There’s finally some good artificial intelligence news for Windows users, and no, it’s not Microsoft forcing Copilot onto them whether they want it or not. Instead, it’s something developers might actually be excited to install.

The good news is that OpenAI has officially launched the Codex app on Windows, and this isn’t just a port. It’s a proper, native Windows experience built from the ground up with developers in mind. 

The Codex app lets you manage multiple projects from a central interface. On Windows, it runs natively using PowerShell inside a dedicated Windows sandbox. You’re not running something designed for macOS and awkwardly shoved into Windows, but a native Windows app. Until now, Windows developers had to watch from the sidelines, but that changes today.

What’s inside the Codex app

All the features that made Codex popular on other platforms are now available in the Windows app. Skills let you discover and extend Codex’s capabilities by connecting it to other apps, Automations allow Codex to work in the background without you having to babysit it, and Work Trees let you run multiple independent tasks within the same project simultaneously.

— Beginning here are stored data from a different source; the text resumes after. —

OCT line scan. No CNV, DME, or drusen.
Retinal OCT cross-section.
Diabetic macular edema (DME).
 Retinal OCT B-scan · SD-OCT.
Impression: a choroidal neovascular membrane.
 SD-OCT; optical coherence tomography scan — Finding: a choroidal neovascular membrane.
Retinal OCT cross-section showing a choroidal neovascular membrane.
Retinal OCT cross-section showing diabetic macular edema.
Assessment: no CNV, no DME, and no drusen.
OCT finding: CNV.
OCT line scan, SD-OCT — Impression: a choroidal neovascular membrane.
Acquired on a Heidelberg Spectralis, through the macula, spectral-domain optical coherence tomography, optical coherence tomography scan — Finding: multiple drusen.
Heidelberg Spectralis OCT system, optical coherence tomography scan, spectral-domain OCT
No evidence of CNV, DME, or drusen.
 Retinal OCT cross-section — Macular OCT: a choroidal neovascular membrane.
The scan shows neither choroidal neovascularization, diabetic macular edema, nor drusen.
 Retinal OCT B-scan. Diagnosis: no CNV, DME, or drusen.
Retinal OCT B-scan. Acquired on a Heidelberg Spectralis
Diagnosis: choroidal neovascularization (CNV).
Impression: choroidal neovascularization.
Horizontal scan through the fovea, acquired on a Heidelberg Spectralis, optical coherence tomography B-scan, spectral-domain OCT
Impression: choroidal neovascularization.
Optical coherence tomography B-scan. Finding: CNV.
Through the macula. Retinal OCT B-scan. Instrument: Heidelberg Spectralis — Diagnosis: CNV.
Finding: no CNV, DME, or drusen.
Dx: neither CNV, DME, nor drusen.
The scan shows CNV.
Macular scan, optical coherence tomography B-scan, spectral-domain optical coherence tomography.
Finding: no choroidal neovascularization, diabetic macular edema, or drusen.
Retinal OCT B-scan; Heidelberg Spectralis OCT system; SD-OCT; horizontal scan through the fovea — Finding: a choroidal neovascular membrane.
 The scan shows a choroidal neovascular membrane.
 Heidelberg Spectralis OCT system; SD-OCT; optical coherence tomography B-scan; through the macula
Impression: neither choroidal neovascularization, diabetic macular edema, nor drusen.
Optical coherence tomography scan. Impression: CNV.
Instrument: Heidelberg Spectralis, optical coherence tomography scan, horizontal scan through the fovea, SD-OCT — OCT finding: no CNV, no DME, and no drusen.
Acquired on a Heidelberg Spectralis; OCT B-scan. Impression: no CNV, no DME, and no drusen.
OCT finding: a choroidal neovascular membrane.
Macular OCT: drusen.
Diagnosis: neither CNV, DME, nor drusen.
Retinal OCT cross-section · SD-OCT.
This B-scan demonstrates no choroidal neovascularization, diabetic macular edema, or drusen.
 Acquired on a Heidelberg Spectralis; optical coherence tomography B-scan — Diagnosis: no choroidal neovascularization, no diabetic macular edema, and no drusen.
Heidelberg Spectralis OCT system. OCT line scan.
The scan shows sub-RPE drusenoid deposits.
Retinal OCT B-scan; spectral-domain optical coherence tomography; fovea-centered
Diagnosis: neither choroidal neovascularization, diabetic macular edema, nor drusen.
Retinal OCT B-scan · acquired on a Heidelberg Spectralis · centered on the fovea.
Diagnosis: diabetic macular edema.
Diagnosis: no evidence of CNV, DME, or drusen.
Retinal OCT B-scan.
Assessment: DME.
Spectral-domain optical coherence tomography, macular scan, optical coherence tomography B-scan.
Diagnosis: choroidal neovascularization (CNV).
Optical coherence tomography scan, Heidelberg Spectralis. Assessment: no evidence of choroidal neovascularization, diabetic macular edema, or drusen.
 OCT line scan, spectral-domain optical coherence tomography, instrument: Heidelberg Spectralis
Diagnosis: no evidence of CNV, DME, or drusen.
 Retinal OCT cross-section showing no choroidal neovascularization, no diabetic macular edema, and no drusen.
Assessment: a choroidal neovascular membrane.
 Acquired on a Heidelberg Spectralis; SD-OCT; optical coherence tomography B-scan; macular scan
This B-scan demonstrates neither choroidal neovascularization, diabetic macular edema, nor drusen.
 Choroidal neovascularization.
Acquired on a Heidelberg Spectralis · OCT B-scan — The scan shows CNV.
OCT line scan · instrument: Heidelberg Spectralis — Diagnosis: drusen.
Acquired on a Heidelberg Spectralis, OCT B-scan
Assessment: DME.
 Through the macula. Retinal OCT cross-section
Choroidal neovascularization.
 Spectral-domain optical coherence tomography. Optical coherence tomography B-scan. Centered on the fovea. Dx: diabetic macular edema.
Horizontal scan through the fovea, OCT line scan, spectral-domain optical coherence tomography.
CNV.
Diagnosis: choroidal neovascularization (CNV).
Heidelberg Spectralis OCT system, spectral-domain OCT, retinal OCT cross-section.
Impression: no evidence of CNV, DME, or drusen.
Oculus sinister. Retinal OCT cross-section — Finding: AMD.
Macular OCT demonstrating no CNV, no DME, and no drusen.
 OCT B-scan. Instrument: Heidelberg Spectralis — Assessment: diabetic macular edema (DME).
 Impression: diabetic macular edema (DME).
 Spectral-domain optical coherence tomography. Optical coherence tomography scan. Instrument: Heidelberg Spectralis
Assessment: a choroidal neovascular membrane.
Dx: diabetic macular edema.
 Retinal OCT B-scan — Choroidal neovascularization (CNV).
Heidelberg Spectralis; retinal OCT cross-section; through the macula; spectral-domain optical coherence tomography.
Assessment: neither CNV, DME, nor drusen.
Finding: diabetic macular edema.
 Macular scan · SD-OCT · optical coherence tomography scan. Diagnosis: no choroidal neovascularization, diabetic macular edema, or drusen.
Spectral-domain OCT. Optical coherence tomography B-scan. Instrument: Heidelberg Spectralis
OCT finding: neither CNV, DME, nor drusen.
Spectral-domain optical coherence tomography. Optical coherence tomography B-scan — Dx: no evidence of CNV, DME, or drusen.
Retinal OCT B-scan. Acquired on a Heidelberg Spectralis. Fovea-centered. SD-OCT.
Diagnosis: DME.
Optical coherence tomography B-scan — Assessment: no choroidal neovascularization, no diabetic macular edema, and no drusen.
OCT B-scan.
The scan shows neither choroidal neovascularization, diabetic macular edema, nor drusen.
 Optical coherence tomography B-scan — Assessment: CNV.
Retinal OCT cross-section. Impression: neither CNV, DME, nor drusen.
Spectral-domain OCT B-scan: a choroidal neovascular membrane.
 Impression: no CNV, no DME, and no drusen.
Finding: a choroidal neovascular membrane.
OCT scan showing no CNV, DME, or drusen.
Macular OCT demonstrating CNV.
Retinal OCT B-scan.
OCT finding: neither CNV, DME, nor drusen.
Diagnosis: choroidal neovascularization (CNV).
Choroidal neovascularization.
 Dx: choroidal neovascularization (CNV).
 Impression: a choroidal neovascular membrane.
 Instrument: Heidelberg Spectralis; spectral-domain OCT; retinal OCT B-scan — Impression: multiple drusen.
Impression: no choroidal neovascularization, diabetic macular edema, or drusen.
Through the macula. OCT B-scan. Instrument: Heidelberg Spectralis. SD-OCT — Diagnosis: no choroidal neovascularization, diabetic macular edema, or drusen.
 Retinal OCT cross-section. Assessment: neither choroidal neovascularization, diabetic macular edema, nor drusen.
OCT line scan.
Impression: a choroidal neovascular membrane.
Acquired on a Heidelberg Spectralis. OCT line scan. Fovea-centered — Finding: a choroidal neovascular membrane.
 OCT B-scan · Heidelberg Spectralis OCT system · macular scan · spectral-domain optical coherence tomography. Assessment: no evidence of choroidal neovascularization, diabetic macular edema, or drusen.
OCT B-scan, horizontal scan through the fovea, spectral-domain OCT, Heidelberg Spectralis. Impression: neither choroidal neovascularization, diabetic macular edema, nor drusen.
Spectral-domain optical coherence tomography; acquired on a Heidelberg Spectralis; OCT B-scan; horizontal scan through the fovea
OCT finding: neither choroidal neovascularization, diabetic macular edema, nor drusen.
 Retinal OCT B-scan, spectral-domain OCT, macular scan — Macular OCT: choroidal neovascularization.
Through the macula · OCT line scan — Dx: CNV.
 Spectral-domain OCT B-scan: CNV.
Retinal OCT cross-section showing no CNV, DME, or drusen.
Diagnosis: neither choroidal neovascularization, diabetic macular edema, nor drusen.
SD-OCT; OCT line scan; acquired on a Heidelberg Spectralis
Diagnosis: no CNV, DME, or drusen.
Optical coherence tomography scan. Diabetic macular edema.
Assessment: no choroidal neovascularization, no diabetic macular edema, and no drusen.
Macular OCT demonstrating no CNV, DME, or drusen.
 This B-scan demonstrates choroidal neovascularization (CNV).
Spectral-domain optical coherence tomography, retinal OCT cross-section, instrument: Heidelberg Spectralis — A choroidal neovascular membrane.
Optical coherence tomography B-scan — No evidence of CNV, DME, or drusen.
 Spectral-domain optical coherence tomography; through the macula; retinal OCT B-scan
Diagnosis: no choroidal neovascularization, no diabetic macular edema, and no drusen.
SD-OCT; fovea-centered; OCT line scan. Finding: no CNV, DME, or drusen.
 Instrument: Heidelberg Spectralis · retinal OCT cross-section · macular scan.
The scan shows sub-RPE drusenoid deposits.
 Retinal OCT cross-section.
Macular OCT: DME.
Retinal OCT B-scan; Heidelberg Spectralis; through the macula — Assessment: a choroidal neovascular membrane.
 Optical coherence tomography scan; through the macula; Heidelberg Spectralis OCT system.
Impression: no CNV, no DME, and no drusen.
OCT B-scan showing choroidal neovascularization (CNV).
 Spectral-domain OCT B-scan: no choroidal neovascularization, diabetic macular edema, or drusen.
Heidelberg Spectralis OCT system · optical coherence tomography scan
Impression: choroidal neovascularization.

The Windows version also comes with platform-specific extras. There’s a dedicated WinUI skill in the skill gallery for Windows app developers. If you prefer working in Windows Subsystem for Linux, you can switch both the coding agent and the integrated terminal to run inside WSL.

How to get Codex app for Windows

If you’ve been waiting for ChatGPT’s AI coding companion on Windows, the wait is over. You can download Codex from the Microsoft Store or directly from OpenAI’s website. 

After downloading, sign in with your existing ChatGPT subscription or an API key, and you’re good to go and ready to start generating, debugging, and refining code directly on your Windows machine.